Zumindest scheint seine Verunsicherungs- und Eingewöhnungsphase abgeschlossen zu sein. Er hat sich an den neuen Rhythmus gewöhnt. Ob und warum er jetzt anfängt zu jankern? Kann Sehnsucht nach Frauchen sein. Kann aber auch Langeweile, Aufmerksamkeit suchen, irgendetwas was ihm nicht paßt. Vielleicht auch Hunger? Oder Leckerchenbedarf? Du hast ihn ja etwas reduziert. Das wird ihm nicht so gut gefallen. Vielleicht ist er das jankern aber auch einfach gewohnt von zuhause, genau wie das Bellen.

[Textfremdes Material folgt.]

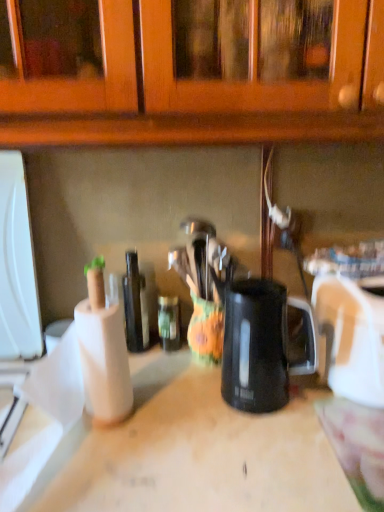
Locate an element on the screen. The width and height of the screenshot is (384, 512). vacant area that is in front of shiny dark glass bottle at center, which is the first bottle from left to right is located at coordinates (154, 385).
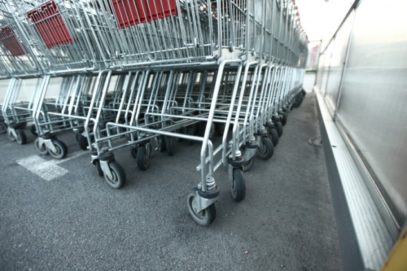
Find the location of a particular element. This screenshot has height=271, width=407. 3rd seating area for child is located at coordinates (10, 50).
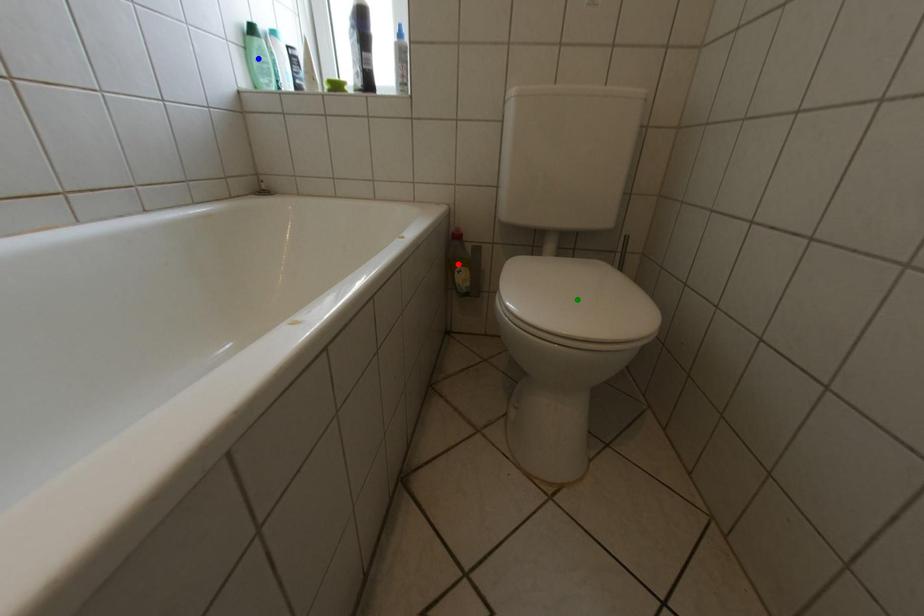
Order these from nearest to farthest:
A) blue point
B) red point
C) green point

green point, blue point, red point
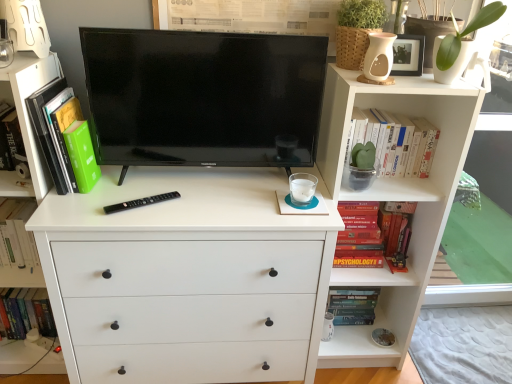
Question: Are white matte chest of drawers at center and hardcover book at left, which ranks as the fifth book in right-to-left order, far apart?

Choices:
 (A) yes
 (B) no

Answer: (B)

Question: Considering the relative sizes of white matte chest of drawers at center and hardcover book at left, the first book viewed from the left, in the image provided, is white matte chest of drawers at center taller than hardcover book at left, the first book viewed from the left,?

Choices:
 (A) no
 (B) yes

Answer: (B)

Question: Considering the relative sizes of white matte chest of drawers at center and hardcover book at left, the first book viewed from the left, in the image provided, is white matte chest of drawers at center smaller than hardcover book at left, the first book viewed from the left,?

Choices:
 (A) yes
 (B) no

Answer: (B)

Question: Is hardcover book at left, the first book viewed from the left, surrounded by white matte chest of drawers at center?

Choices:
 (A) yes
 (B) no

Answer: (B)

Question: From the image's perspective, is white matte chest of drawers at center beneath hardcover book at left, the first book viewed from the left?

Choices:
 (A) yes
 (B) no

Answer: (B)

Question: Is hardcover psychology book at right, which is the 4th book from left to right, inside the boundaries of white matte chest of drawers at center, or outside?

Choices:
 (A) inside
 (B) outside

Answer: (B)

Question: Is hardcover psychology book at right, the 2th book from the right, taller or shorter than white matte chest of drawers at center?

Choices:
 (A) tall
 (B) short

Answer: (B)

Question: Visually, is hardcover psychology book at right, which is the 4th book from left to right, positioned to the left or to the right of white matte chest of drawers at center?

Choices:
 (A) right
 (B) left

Answer: (A)

Question: Considering the positions of hardcover psychology book at right, which is the 4th book from left to right, and white matte chest of drawers at center in the image, is hardcover psychology book at right, which is the 4th book from left to right, wider or thinner than white matte chest of drawers at center?

Choices:
 (A) thin
 (B) wide

Answer: (A)

Question: Considering their positions, is black glossy tv at center located in front of or behind hardcover psychology book at right, the 2th book from the right?

Choices:
 (A) behind
 (B) front

Answer: (B)

Question: Considering the positions of black glossy tv at center and hardcover psychology book at right, which is the 4th book from left to right, in the image, is black glossy tv at center taller or shorter than hardcover psychology book at right, which is the 4th book from left to right,?

Choices:
 (A) short
 (B) tall

Answer: (B)

Question: From a real-world perspective, is black glossy tv at center above or below hardcover psychology book at right, the 2th book from the right?

Choices:
 (A) above
 (B) below

Answer: (A)

Question: Based on their positions, is black glossy tv at center located to the left or right of hardcover psychology book at right, which is the 4th book from left to right?

Choices:
 (A) left
 (B) right

Answer: (A)

Question: Considering the positions of white matte chest of drawers at center and hardcover book at left, the first book viewed from the left, in the image, is white matte chest of drawers at center bigger or smaller than hardcover book at left, the first book viewed from the left,?

Choices:
 (A) big
 (B) small

Answer: (A)

Question: Would you say white matte chest of drawers at center is inside or outside hardcover book at left, which ranks as the fifth book in right-to-left order?

Choices:
 (A) inside
 (B) outside

Answer: (B)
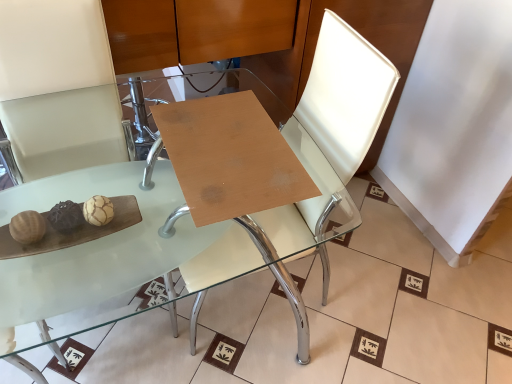
You are a GUI agent. You are given a task and a screenshot of the screen. Output one action in this format:
    pyautogui.click(x=<x>, y=<y>)
    Task: Click on the vacant space to the right of white leather swivel chair at center
    This screenshot has width=512, height=384.
    Given the screenshot: What is the action you would take?
    pyautogui.click(x=360, y=299)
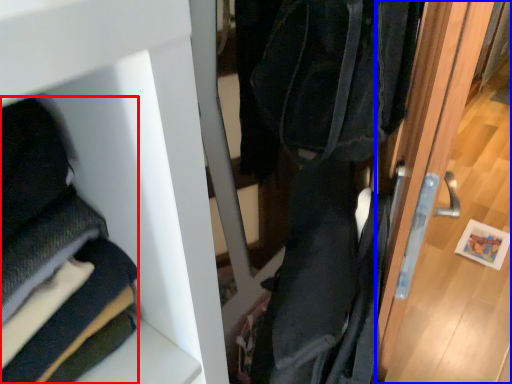
Question: Which point is further to the camera, cloak (highlighted by a red box) or door (highlighted by a blue box)?

Choices:
 (A) cloak
 (B) door

Answer: (B)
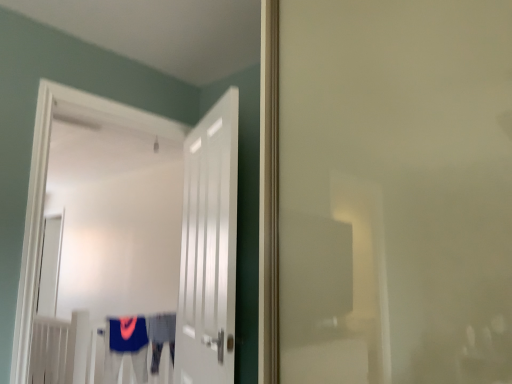
Question: Is white glossy door at center, acting as the first door starting from the left, in front of blue fabric robe at center, which ranks as the 2th robe in left-to-right order?

Choices:
 (A) yes
 (B) no

Answer: (A)

Question: From the image's perspective, would you say white glossy door at center, the 2th door from the right, is positioned over blue fabric robe at center, which ranks as the 2th robe in left-to-right order?

Choices:
 (A) yes
 (B) no

Answer: (A)

Question: Is white glossy door at center, acting as the first door starting from the left, aimed at blue fabric robe at center, which ranks as the 2th robe in left-to-right order?

Choices:
 (A) no
 (B) yes

Answer: (A)

Question: Is white glossy door at center, acting as the first door starting from the left, directly adjacent to blue fabric robe at center, which ranks as the 2th robe in left-to-right order?

Choices:
 (A) no
 (B) yes

Answer: (A)

Question: Can you confirm if white glossy door at center, acting as the first door starting from the left, is taller than blue fabric robe at center, the first robe from the right?

Choices:
 (A) yes
 (B) no

Answer: (A)

Question: From a real-world perspective, is blue fabric robe at center, the first robe from the right, above or below blue fabric robe at lower center, the 2th robe in the right-to-left sequence?

Choices:
 (A) below
 (B) above

Answer: (A)

Question: Is blue fabric robe at center, which ranks as the 2th robe in left-to-right order, taller or shorter than blue fabric robe at lower center, the 2th robe in the right-to-left sequence?

Choices:
 (A) short
 (B) tall

Answer: (B)

Question: From the image's perspective, is blue fabric robe at center, which ranks as the 2th robe in left-to-right order, located above or below blue fabric robe at lower center, which appears as the 1th robe when viewed from the left?

Choices:
 (A) below
 (B) above

Answer: (A)

Question: Is blue fabric robe at center, the first robe from the right, spatially inside blue fabric robe at lower center, which appears as the 1th robe when viewed from the left, or outside of it?

Choices:
 (A) inside
 (B) outside

Answer: (B)

Question: Choose the correct answer: Is white glossy door at center, the 2th door from the right, inside blue fabric robe at center, which ranks as the 2th robe in left-to-right order, or outside it?

Choices:
 (A) outside
 (B) inside

Answer: (A)

Question: Is white glossy door at center, acting as the first door starting from the left, bigger or smaller than blue fabric robe at center, which ranks as the 2th robe in left-to-right order?

Choices:
 (A) small
 (B) big

Answer: (B)

Question: Looking at their shapes, would you say white glossy door at center, acting as the first door starting from the left, is wider or thinner than blue fabric robe at center, the first robe from the right?

Choices:
 (A) wide
 (B) thin

Answer: (B)

Question: Considering their positions, is white glossy door at center, the 2th door from the right, located in front of or behind blue fabric robe at center, which ranks as the 2th robe in left-to-right order?

Choices:
 (A) behind
 (B) front

Answer: (B)

Question: Is blue fabric robe at center, which ranks as the 2th robe in left-to-right order, situated inside white glossy door at center, the 2th door from the right, or outside?

Choices:
 (A) inside
 (B) outside

Answer: (B)

Question: In terms of size, does blue fabric robe at center, the first robe from the right, appear bigger or smaller than white glossy door at center, the 2th door from the right?

Choices:
 (A) small
 (B) big

Answer: (A)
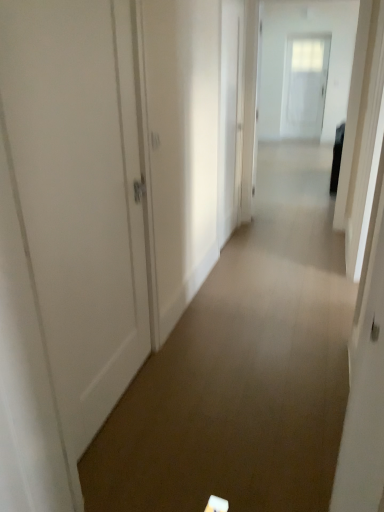
Question: From the image's perspective, would you say white glossy door at center, placed as the second door when sorted from back to front, is shown under white matte door at left, arranged as the 3th door when viewed from the back?

Choices:
 (A) yes
 (B) no

Answer: (B)

Question: Is white glossy door at center, placed as the second door when sorted from back to front, turned away from white matte door at left, which ranks as the 1th door in left-to-right order?

Choices:
 (A) no
 (B) yes

Answer: (A)

Question: Is white glossy door at center, which ranks as the 2th door in left-to-right order, at the right side of white matte door at left, which ranks as the 1th door in left-to-right order?

Choices:
 (A) yes
 (B) no

Answer: (A)

Question: Is white glossy door at center, the 2th door viewed from the front, located outside white matte door at left, arranged as the third door when viewed from the right?

Choices:
 (A) yes
 (B) no

Answer: (A)

Question: Does white glossy door at center, which ranks as the 2th door in left-to-right order, come behind white matte door at left, which appears as the first door when viewed from the front?

Choices:
 (A) no
 (B) yes

Answer: (B)

Question: Considering the relative sizes of white glossy door at center, which ranks as the 2th door in left-to-right order, and white matte door at left, which ranks as the first door in bottom-to-top order, in the image provided, is white glossy door at center, which ranks as the 2th door in left-to-right order, taller than white matte door at left, which ranks as the first door in bottom-to-top order,?

Choices:
 (A) yes
 (B) no

Answer: (A)

Question: Can you confirm if white glossy door at center, acting as the second door starting from the right, is shorter than white glossy door at upper center?

Choices:
 (A) yes
 (B) no

Answer: (A)

Question: Can you confirm if white glossy door at center, acting as the second door starting from the right, is positioned to the right of white glossy door at upper center?

Choices:
 (A) yes
 (B) no

Answer: (B)

Question: Does white glossy door at center, placed as the second door when sorted from back to front, come in front of white glossy door at upper center?

Choices:
 (A) yes
 (B) no

Answer: (A)

Question: Is white glossy door at center, acting as the second door starting from the right, not near white glossy door at upper center?

Choices:
 (A) yes
 (B) no

Answer: (A)

Question: Is the position of white glossy door at center, which ranks as the 2th door in left-to-right order, more distant than that of white glossy door at upper center?

Choices:
 (A) yes
 (B) no

Answer: (B)

Question: Considering the relative sizes of white glossy door at center, placed as the second door when sorted from back to front, and white glossy door at upper center in the image provided, is white glossy door at center, placed as the second door when sorted from back to front, bigger than white glossy door at upper center?

Choices:
 (A) yes
 (B) no

Answer: (B)

Question: Does white glossy door at upper center, placed as the 3th door when sorted from left to right, have a larger size compared to white glossy door at upper center?

Choices:
 (A) yes
 (B) no

Answer: (A)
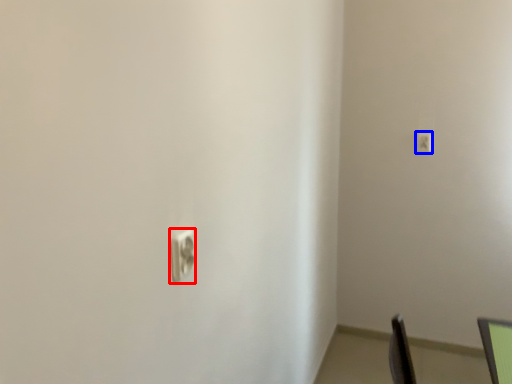
Question: Which object appears closest to the camera in this image, light switch (highlighted by a red box) or light switch (highlighted by a blue box)?

Choices:
 (A) light switch
 (B) light switch

Answer: (A)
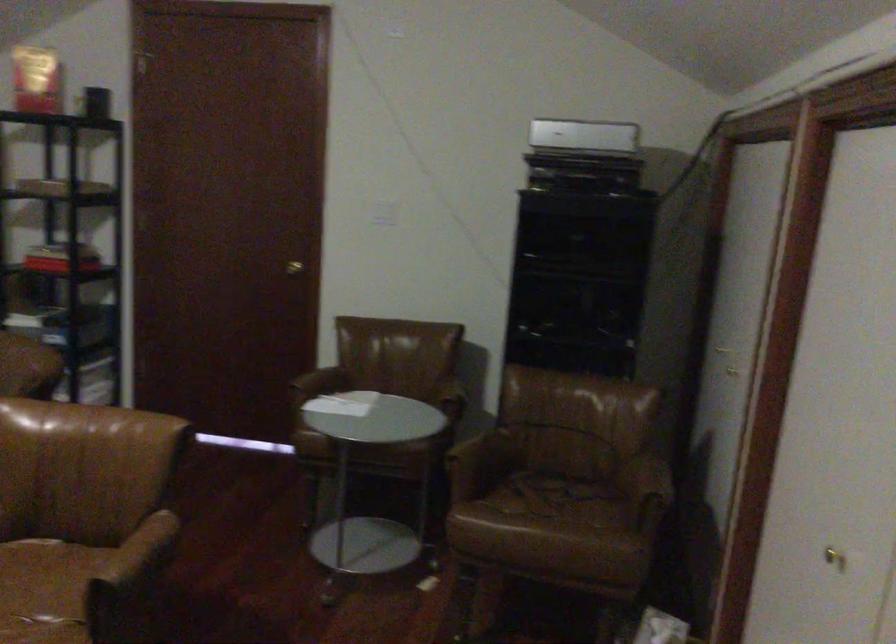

Ich würde mir da nicht so einen Kopf machen, sondern ihm klar signalisieren, daß jankern nervig ist. Und ihn nur beachten, wenn er nicht jankert. Ihm dann wenn er ruhig ist, aber extra Beachtung schenken.

Mal ein getrennter Spaziergang finde ich gut. Aber mußt Du dafür gleich alle Spaziergänge an dem Tag doppelt machen?

Mach Dir nicht zu viel Streß, achte auch auf Dich. Mensch geht vor Hund, denn Mensch schafft die Voraussetzungen für ein friedliches und harmonisches Zusammenleben. Wenn es Mensch nicht gut geht, ist das für die Hunde doof.

Ansonsten hilft oft mal fremde Runden zu gehen. Und die gewohnte Routine zu durchbrechen. Ist auch für einen selbst mal schöner, weil man mal was anderes sieht.
 
Ja, heute muss ich das wohl, die Spaziergänge doppelt machen - um meines Hundes willen, der nun echt nicht mehr kann. Das heute muss und wird echt sein Ruhetag sein, denn sonst wird er mir wieder krank,ich kenne mein Kerlchen😱
Er schläft, da er Gasthund halt heute nun nicht da ist, nur noch - platt wie eine Flunder und endlich mal wieder komplett entspannt.

Aber generell ist der Gedanke gut, es nur etwas mehr einzuteilen. Das werde ich in spe tun, damit Beide mal ausschließlich zu ihrem Recht kommen. Und zu ihrer Ruhe.

Das Jankern des Gasthundes - hm. Oki, ich werds probieren, ob ers lässt, wenn er wieder etwas mehr bekommt, obwohl das Futter, das ich ihm gebe, mehr als ausreichend für einen Hund seiner Größe ist.
Aber stimmt schon, er ists ja gewohnt, überfüttert zu werden... Und daran gemessen "fehlt" natürlich jetzt was.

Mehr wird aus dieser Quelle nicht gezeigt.